SOURCE DOCUMENT
========

# Template: Forecasting - based on empirical data

In [None]:
alias Chi2fit.Utilities, as: U
alias Chi2fit.Distribution, as: D
alias Chi2fit.Fit, as: F
alias Gnuplotlib, as: P

#### Using this template

Follow these steps to start with forecasting based on your team's capability to deliver:

1. Extract the delivery dates of completed items from your favourite tool ([Team data](#Team-data))
1. Adjust any simulation parameters ([Simulation settings](#Simulation-settings)) to your needs
1. Run the initial simulation to get a first forecast ([Simple forecast using the empirical data: number of completed items](#Simple-forecast-using-the-empirical-data:-number-of-completed-items))
1. Select the most recent subsequence of deliveries ([Finding the largest set of most recent relevant data](#Finding-the-largest-set-of-most-recent-relevant-data))

========

TASKS TO COMPLETE
1. In the forecasting template, which module is given the alias D?
2. Carry on the forecasting template from the point where it stops.
The records that follow have no connection to the forecasting template.

EXTRACTED DATA
========

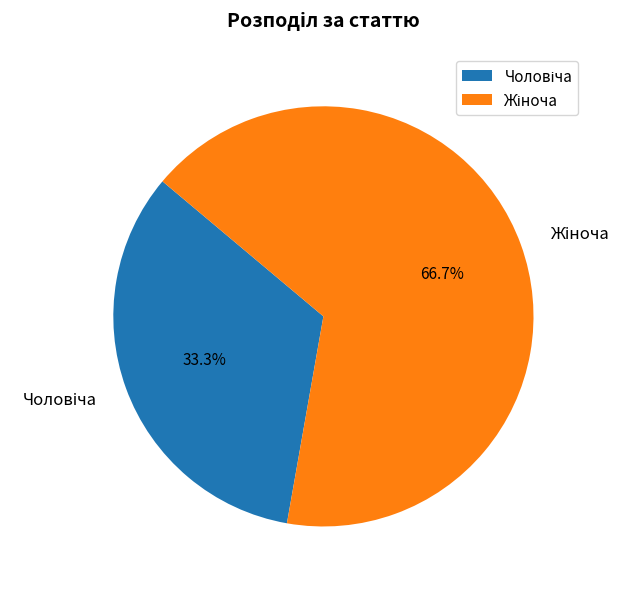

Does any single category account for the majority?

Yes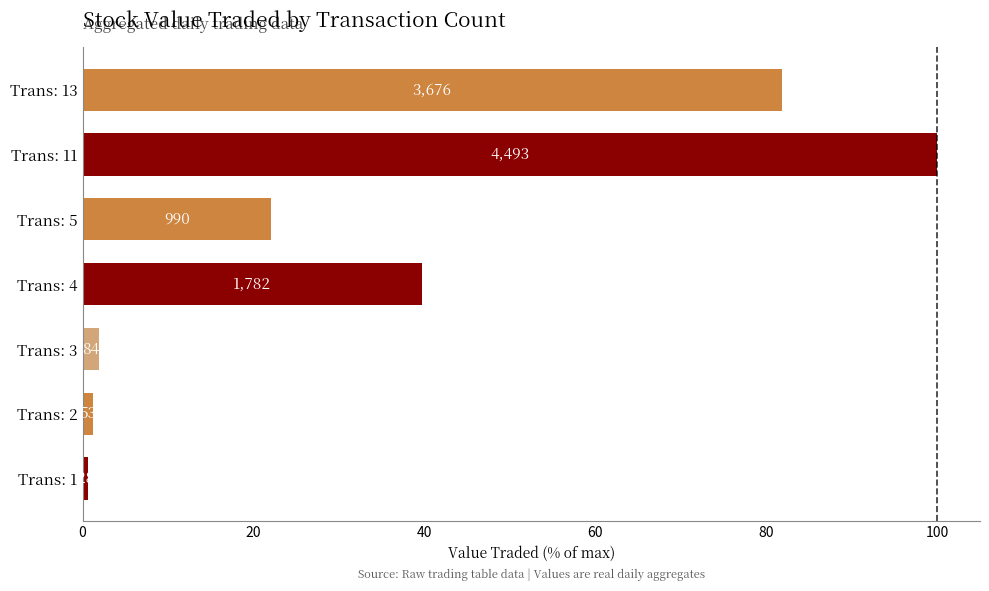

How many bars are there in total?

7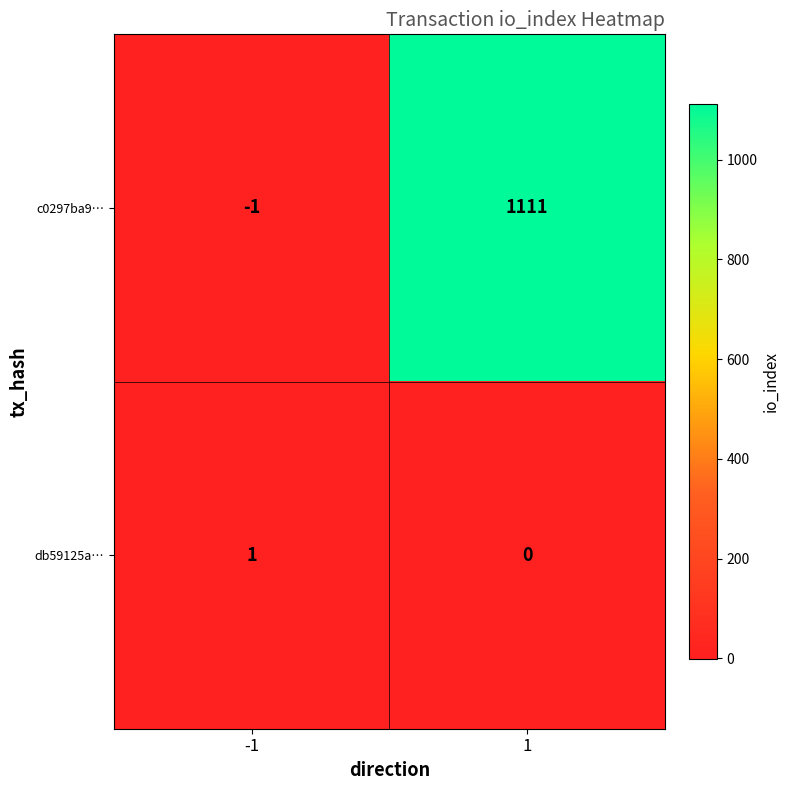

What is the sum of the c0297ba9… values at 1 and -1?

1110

========

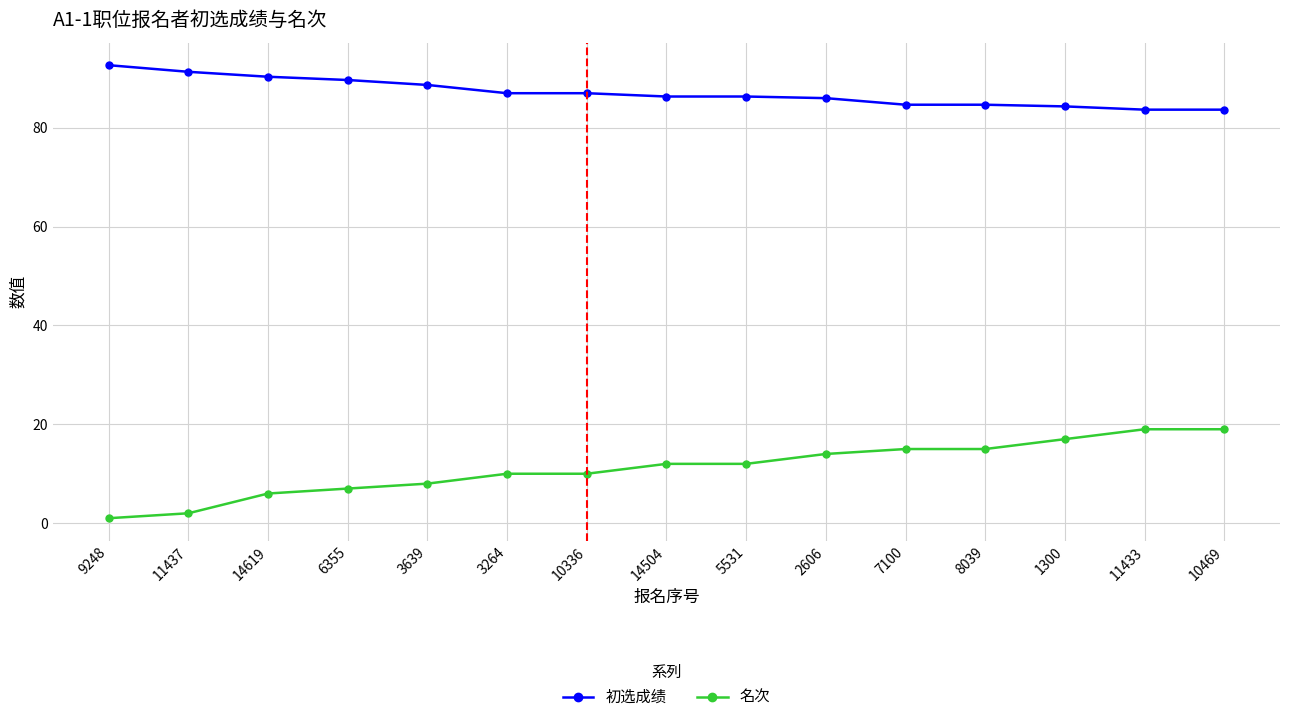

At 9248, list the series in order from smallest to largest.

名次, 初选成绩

========

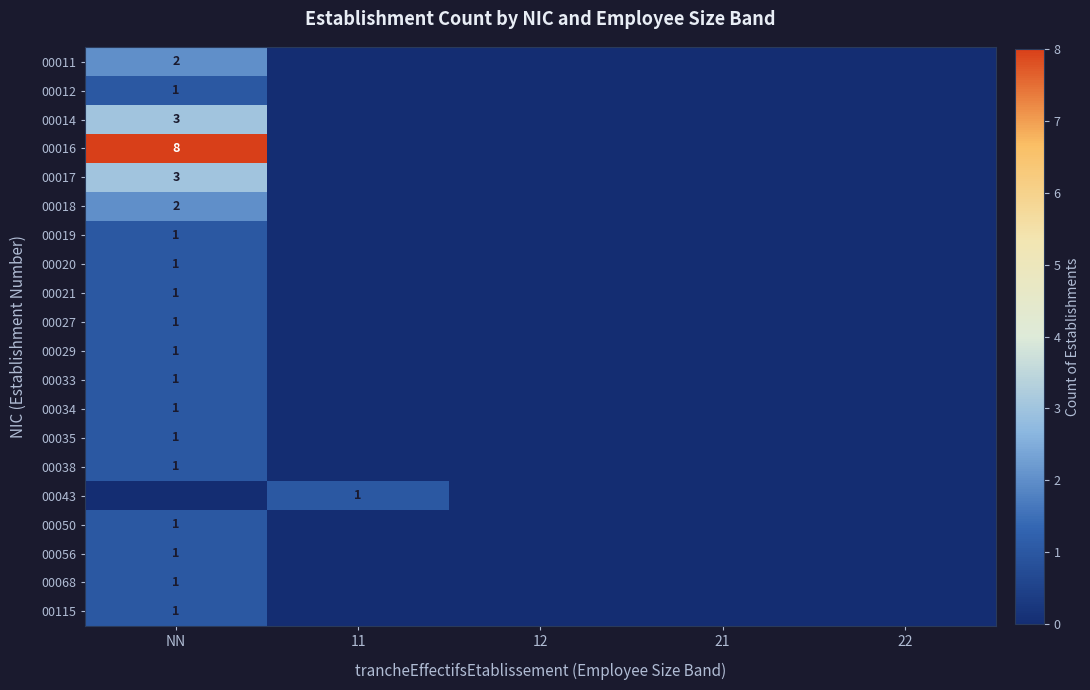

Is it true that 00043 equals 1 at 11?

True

========

ANSWER LIST
1. Chi2fit.Distribution

2.
1. Run the simulation based on the found subsequence ([Forecast: number of completed items revisited](#Forecast:-number-of-completed-items-revisited))

#### README

The [README](README.ipynb) contains more information on how to use the notebooks.

## Data and simulation set-up

In the set-up below the data is assumed to be uploaded as a file named `team.csv`. It assumes that one column holds the date when an item is completed. The time stamps are supposed to be in the format `<day>/<month as a 3 letter code>/<2 digit year> <hours>:<minutes>`. A tool that uses this format is [Jira](https://jira.atlassian.com/).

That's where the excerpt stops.